La terapia genica è un’ipotesi lontana e la ciclosporina non si è rivelata valida, come si pensava inizialmente, soprattutto per quanto riguarda l’evoluzione a lungo termine” .
Negli ultimi anni sono stati pubblicati studi per identificare quale fosse la migliore terapia per ridurre la proteinuria nella sindrome di Alport e, come conseguenza diretta, rallentare l’evoluzione funzionale a lungo termine. Purtroppo, non si è ancora arrivati a una cura definitiva e soddisfacente. Per i pazienti maschi, prima o poi, arriva il momento della dialisi e del trapianto di rene. “Per i nostri pazienti, quando arrivano ad averne bisogno in età pediatrica, effettuiamo il trapianto qui al Bambino Gesù – spiega la Dottoressa Laura Massella -. Quelli che superano, invece la fascia pediatrica, una volta giunto il momento, vengono affidati ad altre strutture”. Al Bambino Gesù però non ‘mollano’ il paziente non appena raggiunge l’età adulta: la transizione viene accompagnata con molta cura verso i centri per adulti.
Per quanto riguarda le terapie farmacologiche volte a rallentare il danno renale, attualmente l’unica terapia largamente utilizzata, è quella con ACE inibitori, mentre è stata accantonata l’ipotesi di utilizzare la ciclosporina A (CsA).

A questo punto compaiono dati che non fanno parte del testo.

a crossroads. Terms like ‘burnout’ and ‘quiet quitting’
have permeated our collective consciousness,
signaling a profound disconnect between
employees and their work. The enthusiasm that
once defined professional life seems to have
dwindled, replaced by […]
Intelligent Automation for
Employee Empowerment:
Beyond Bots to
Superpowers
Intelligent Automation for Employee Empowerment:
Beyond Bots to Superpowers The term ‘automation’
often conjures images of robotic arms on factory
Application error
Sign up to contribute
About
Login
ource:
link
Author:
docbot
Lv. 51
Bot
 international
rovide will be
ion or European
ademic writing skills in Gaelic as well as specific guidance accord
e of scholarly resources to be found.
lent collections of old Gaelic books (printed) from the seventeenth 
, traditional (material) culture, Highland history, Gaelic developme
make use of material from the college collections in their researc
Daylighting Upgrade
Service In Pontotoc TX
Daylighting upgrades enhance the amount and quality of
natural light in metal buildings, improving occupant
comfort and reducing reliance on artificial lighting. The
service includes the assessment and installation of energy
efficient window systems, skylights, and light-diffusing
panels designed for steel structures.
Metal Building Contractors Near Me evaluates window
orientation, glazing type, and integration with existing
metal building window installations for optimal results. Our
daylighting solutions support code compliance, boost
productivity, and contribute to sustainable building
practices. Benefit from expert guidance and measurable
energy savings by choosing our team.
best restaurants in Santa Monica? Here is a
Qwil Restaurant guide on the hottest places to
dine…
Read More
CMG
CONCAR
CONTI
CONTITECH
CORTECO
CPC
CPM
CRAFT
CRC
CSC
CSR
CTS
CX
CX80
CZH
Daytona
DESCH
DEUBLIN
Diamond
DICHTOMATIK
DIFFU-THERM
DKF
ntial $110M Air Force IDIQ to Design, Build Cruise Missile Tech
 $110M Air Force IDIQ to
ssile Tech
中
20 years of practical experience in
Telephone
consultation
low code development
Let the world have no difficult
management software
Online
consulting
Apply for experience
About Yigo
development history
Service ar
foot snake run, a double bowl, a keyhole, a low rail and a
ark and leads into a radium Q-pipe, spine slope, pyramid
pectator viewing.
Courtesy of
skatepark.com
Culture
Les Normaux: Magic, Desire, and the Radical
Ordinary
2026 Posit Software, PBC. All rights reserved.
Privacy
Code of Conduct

Su quest’ultima, sono stati pubblicati alcuni studi (3 in tutto), che inizialmente avevano lasciato molto ben sperare. Di fatto, nel tempo – spiega la Dott.ssa Massella - l’efficacia del farmaco, che inizialmente agisce in modo piuttosto rapido sulla riduzione della proteinuria, non si mantiene e la proteinuria prende di nuovo il sopravvento. I primi dati incoraggianti erano stai pubblicati da un gruppo spagnolo (Callis, 1999), poi in parte smentiti dai francesi (Charbit 2009) e dal gruppo italiano del Bambino Gesù (Massella 2010). Il sui impiego resterebbe limitato a casi molto selezionati.
Ad oggi la terapia migliore è quella con ACE inibitori e sartani, farmaci noti da tempo, con pochi effetti collaterali e risultati soddisfacenti.
"Secondo la nostra esperienza – dice ancora la Dottoressa Massella - iniziare la terapia molto precocemente è una possibilità in più che si offre al paziente. Non esistono studi caso-controllo nell’uomo, ma i dati sull’animale sono molto suggestivi in tal senso, con ritardo nello sviluppo delle lesioni istologiche, quando i farmaci vengono iniziati ancora prima della comparsa della proteinuria. Per questo noi iniziamo la terapia con proteinurie anche molto basse quando abbiamo una diagnosi di certezza, e non è escluso che arriveremo a proporre il farmaco già in presenza della sola microematuria.”